TO DO →
Each line below must be transcribed exactly, and no picture may appear in the transcription.

DATASET CONTENT →
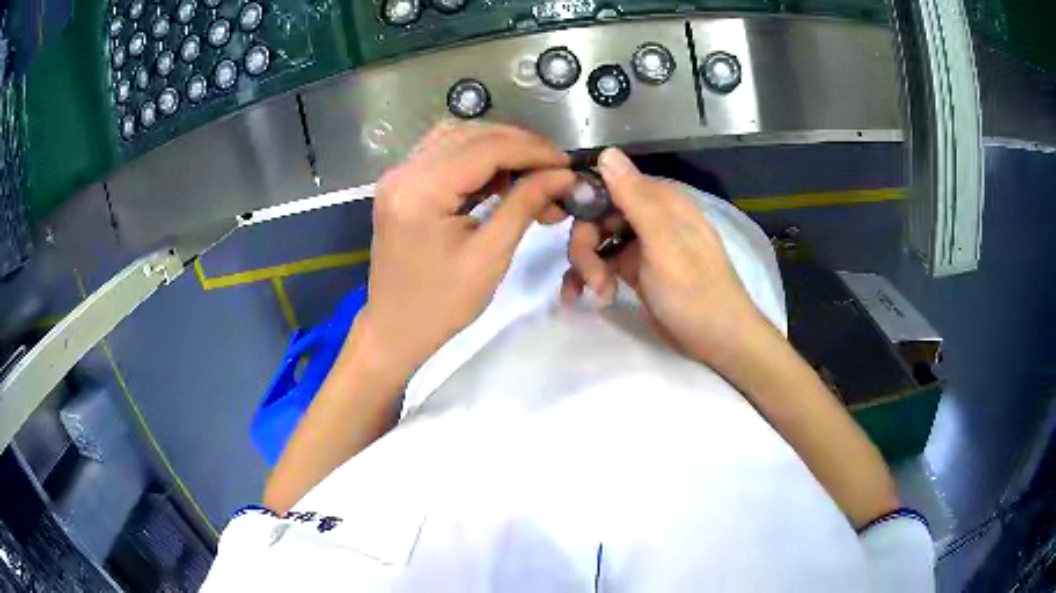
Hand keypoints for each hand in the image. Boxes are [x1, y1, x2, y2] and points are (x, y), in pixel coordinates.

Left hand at [355, 123, 574, 379]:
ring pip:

TASK RESPONSE →
Hand keypoints for each hand in the image. Boxes are [x1, y1, x2, y2] and points are (x, y), in pixel coordinates.

Left hand at [355, 123, 574, 379]:
ring pip:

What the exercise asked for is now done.